***** Excerpt to read *****
Mank tries to convey some of that fun too, but while it succeeds more often than it fails, it definitely fumbles some golden opportunities. We meet the smart-ass screenwriters that Mank helped recruit to Hollywood, like S.J. Perelman, Ben Hecht, and Mank’s own younger brother, Joe, who went on to win four Oscars and wrote and directed All About Eve. But the movie doesn’t do much more than namecheck these people. What did they do? Why were they important? Worse, the movie never helps us understand just how good Mankiewicz was at his job or why the studios put up with this alcoholic court jester as long as they did.
There are, for instance, at least a couple of scenes where Mank reacts with exasperation at the mention of The Wizard of Oz. What the movie doesn’t tell you, and it wouldn’t have taken much, is that Oz was one of the last films he worked on at MGM, that he got kicked off the picture after just a couple of weeks, but in that time he wrote all the Kansas section and he was the man who insisted all the pre-Oz footage be shot in black and white. Not an idiot then, this Mankiewicz.
*****
◆ What the task requires
Rewrite the review of Mank from "There are, for" up to and including "then, this Mankiewicz.", swapping "Kansas" for "Emerald City". The records come from a different source than the text.
***** Records provided *****
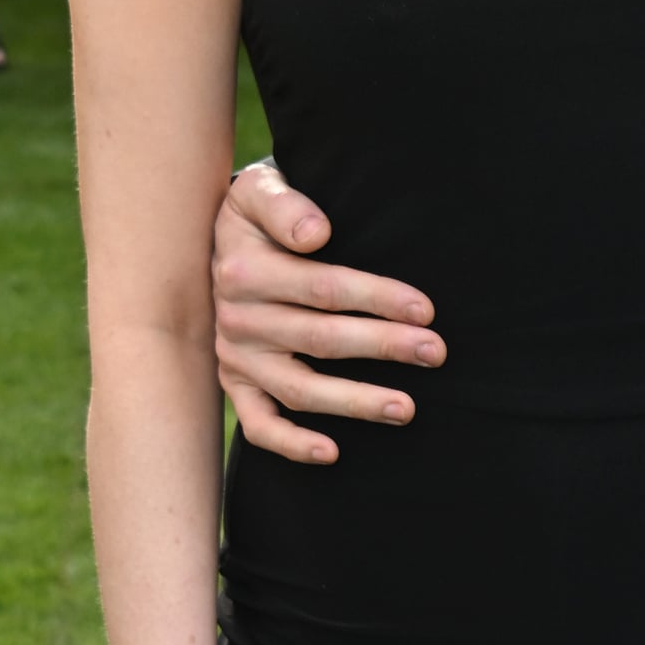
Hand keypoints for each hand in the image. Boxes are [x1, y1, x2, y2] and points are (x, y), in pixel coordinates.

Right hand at [213, 160, 442, 465]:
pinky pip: (259, 425)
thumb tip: (316, 233)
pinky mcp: (235, 385)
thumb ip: (285, 206)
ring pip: (299, 389)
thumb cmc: (257, 216)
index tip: (426, 310)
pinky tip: (332, 453)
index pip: (324, 288)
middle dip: (384, 346)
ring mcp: (237, 357)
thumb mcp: (258, 192)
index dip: (377, 298)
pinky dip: (291, 443)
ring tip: (407, 408)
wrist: (208, 243)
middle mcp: (238, 319)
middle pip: (322, 339)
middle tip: (436, 352)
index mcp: (246, 271)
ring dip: (354, 402)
*****
◆ Result below
There are, for instance, at least a couple of scenes where Mank reacts with exasperation at the mention of The Wizard of Oz. What the movie doesn’t tell you, and it wouldn’t have taken much, is that Oz was one of the last films he worked on at MGM, that he got kicked off the picture after just a couple of weeks, but in that time he wrote all the Emerald City section and he was the man who insisted all the pre-Oz footage be shot in black and white. Not an idiot then, this Mankiewicz.